Lo ha spiegato Filippo Cruciani, Professore Aggregato di Oftalmologia dell’Universita’ Sapienza di Roma, in occasione della presentazione di un farmaco, Ranibizumab, ideato, sviluppato e formulato specificatamente per l’uso oftalmico ”con l’obiettivo di stabilizzare e migliorare l’acuita’ visiva in questi pazienti”.

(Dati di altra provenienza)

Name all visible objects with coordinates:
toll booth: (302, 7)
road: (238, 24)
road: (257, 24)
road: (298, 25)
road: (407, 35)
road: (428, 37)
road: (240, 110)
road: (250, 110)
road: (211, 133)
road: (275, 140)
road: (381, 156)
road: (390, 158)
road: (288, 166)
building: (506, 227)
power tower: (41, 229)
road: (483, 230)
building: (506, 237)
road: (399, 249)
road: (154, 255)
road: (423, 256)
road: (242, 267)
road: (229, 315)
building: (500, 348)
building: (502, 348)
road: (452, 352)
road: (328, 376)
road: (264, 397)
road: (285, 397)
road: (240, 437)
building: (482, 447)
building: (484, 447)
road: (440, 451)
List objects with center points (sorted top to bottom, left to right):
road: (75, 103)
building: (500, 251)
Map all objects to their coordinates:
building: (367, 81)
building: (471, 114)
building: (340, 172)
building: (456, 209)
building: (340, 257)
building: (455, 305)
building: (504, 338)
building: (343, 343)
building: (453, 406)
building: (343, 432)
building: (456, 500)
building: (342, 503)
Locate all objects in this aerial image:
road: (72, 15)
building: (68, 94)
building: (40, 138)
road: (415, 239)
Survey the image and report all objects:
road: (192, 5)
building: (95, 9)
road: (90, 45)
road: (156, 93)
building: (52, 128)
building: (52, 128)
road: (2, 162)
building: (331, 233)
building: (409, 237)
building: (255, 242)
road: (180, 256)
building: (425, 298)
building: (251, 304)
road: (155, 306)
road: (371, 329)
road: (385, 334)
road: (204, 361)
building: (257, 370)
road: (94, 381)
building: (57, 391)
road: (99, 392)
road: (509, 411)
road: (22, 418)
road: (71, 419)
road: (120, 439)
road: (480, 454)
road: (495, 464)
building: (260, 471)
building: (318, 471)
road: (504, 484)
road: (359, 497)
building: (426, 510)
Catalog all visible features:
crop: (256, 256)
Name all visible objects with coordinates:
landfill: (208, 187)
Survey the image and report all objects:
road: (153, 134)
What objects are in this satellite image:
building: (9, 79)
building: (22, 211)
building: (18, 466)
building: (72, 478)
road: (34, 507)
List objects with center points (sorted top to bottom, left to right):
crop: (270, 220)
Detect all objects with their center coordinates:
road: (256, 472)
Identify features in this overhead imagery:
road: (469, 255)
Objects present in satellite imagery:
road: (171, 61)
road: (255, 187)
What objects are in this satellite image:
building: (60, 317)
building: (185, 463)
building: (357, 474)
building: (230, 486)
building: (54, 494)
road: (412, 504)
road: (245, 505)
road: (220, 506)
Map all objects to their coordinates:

La degenerazione maculare legata all’eta’ e la retinopatia diabetica sono tra le principali cause di ipovisione e cecita’ legale nei paesi industrializzati.

A livello italiano, la Commissione Nazionale per la Prevenzione della Cecita’ si sta muovendo, nell’ambito dell’iniziativa globale ”Vision 2020”, proprio per l’implementazione di un Piano Nazionale di prevenzione della cecita’ e dell’ipovisione, con l’obiettivo di raccogliere i primi dati su queste importanti menomazioni della vista e sulle loro cause.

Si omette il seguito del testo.